Saved data entries:
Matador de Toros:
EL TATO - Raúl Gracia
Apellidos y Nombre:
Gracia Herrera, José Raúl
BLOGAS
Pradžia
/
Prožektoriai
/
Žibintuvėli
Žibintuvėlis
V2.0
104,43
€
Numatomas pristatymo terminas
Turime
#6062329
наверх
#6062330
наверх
==
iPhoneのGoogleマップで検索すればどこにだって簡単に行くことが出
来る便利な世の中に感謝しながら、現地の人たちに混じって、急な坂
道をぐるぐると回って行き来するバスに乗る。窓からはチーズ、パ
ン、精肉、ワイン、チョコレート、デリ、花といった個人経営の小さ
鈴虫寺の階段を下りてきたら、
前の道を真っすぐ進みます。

Task instructions:
Write out the records line for line, starting with the line that contains "iPhoneのGoogleマップで検索すればどこにだって簡単に行くことが出" and going on through the line that contains "前の道を真っすぐ進みます。".

Your response:
iPhoneのGoogleマップで検索すればどこにだって簡単に行くことが出
来る便利な世の中に感謝しながら、現地の人たちに混じって、急な坂
道をぐるぐると回って行き来するバスに乗る。窓からはチーズ、パ
ン、精肉、ワイン、チョコレート、デリ、花といった個人経営の小さ
鈴虫寺の階段を下りてきたら、
前の道を真っすぐ進みます。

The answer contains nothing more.